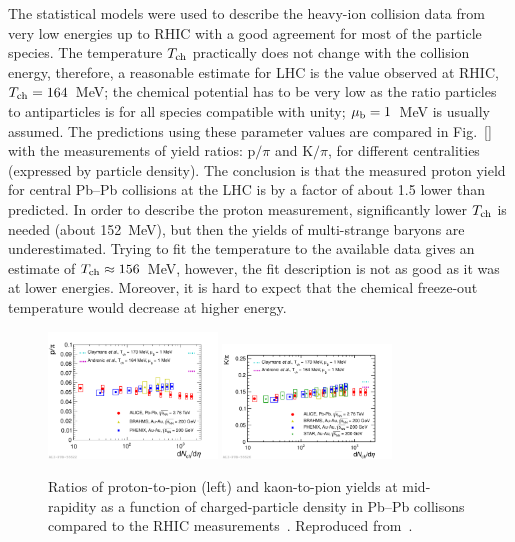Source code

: The statistical models were used to describe the heavy-ion collision data from very low energies up to RHIC with a good agreement for most of the particle species. The temperature $T_{\rm ch}$ practically does not change with the collision energy, therefore, a reasonable estimate for LHC is the value observed at RHIC, $T_{\rm ch} = 164$~MeV; the chemical potential has to be very low as the ratio particles to antiparticles is for all species compatible with unity; $\mu_{\rm b} = 1$~MeV is usually assumed. The predictions using these parameter values are compared in Fig.~\ref{} with the measurements of yield ratios: p$/\pi$ and K$/\pi$, for different centralities (expressed by particle density). The conclusion is that the measured proton yield for central Pb--Pb collisions at the LHC is by a factor of about 1.5 lower than predicted. In order to describe the proton measurement, significantly lower $T_{\rm ch}$ is needed (about 152~MeV), but then the yields of multi-strange baryons are underestimated. Trying to fit the temperature to the available data gives an estimate of $T_{\rm ch} \approx 156$~MeV, however, the fit description is not as good as it was at lower energies. Moreover, it is hard to expect that the chemical freeze-out temperature would decrease at higher energy.

\begin{figure}
\centering
\includegraphics[width=0.4\textwidth]{ksfigures/YieldProtonToPion.pdf}
\includegraphics[width=0.4\textwidth]{ksfigures/YieldKaonToPion.pdf}
\caption{Ratios of proton-to-pion (left) and kaon-to-pion yields at mid-rapidity as a function of charged-particle density in Pb--Pb collisons compared to the RHIC measurements~\cite{Abelev:2008ab,Bearden:2001qq,Adler:2003cb}. Reproduced from~\cite{Abelev:2013vea}.}
\label{figks:StrageEnhancement}
\end{figure}


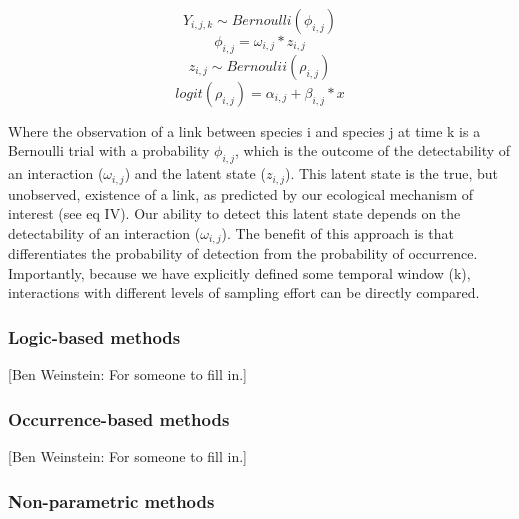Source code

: \[ Y_{i,j,k} \sim Bernoulli(\phi_{i,j})\] \[ \phi_{i,j} = \omega_{i,j} *
z_{i,j}\] \[z_{i,j} \sim Bernoulii(\rho_{i,j})\] \[ logit(\rho_{i,j}) =
\alpha_{i,j} + \beta_{i,j} * x \]

Where the observation of a link between species i and species j at time k is a
Bernoulli trial with a probability \(\phi_{i,j}\), which is the outcome of the
detectability of an interaction (\(\omega_{i,j}\)) and the latent state
(\(z_{i,j}\)). This latent state is the true, but unobserved, existence of a
link, as predicted by our ecological mechanism of interest (see eq IV). Our
ability to detect this latent state depends on the detectability of an
interaction (\(\omega_{i,j}\)). The benefit of this approach is that
differentiates the probability of detection from the probability of occurrence.
Importantly, because we have explicitly defined some temporal window (k),
interactions with different levels of sampling effort can be directly compared.

\subsubsection{Logic-based methods}\label{logic-based-methods}

{[}Ben Weinstein: For someone to fill in.{]}

\subsubsection{Occurrence-based methods}\label{occurrence-based-methods}

{[}Ben Weinstein: For someone to fill in.{]}

\subsubsection{Non-parametric methods}\label{non-parametric-methods}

THE PROBLEM –
Could you return the lines in the entries above that contain "subsubsection"?

ANSWER SPACE –
\subsubsection{Logic-based methods}\label{logic-based-methods}
\subsubsection{Occurrence-based methods}\label{occurrence-based-methods}
\subsubsection{Non-parametric methods}\label{non-parametric-methods}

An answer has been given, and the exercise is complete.